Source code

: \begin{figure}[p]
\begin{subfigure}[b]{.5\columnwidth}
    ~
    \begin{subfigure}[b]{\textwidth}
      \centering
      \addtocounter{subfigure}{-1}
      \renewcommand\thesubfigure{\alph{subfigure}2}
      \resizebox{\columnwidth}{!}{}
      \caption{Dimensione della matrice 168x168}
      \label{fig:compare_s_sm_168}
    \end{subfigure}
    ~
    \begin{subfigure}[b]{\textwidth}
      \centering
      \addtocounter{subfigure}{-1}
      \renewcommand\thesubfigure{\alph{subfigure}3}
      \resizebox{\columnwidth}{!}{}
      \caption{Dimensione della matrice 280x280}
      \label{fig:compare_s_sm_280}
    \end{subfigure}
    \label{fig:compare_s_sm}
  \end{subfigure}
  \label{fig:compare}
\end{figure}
----
◆ TASK GOAL
Please set down all the data word for word.

◆ ANSWER SPACE
Source code

: \begin{figure}[p]
\begin{subfigure}[b]{.5\columnwidth}
    ~
    \begin{subfigure}[b]{\textwidth}
      \centering
      \addtocounter{subfigure}{-1}
      \renewcommand\thesubfigure{\alph{subfigure}2}
      \resizebox{\columnwidth}{!}{}
      \caption{Dimensione della matrice 168x168}
      \label{fig:compare_s_sm_168}
    \end{subfigure}
    ~
    \begin{subfigure}[b]{\textwidth}
      \centering
      \addtocounter{subfigure}{-1}
      \renewcommand\thesubfigure{\alph{subfigure}3}
      \resizebox{\columnwidth}{!}{}
      \caption{Dimensione della matrice 280x280}
      \label{fig:compare_s_sm_280}
    \end{subfigure}
    \label{fig:compare_s_sm}
  \end{subfigure}
  \label{fig:compare}
\end{figure}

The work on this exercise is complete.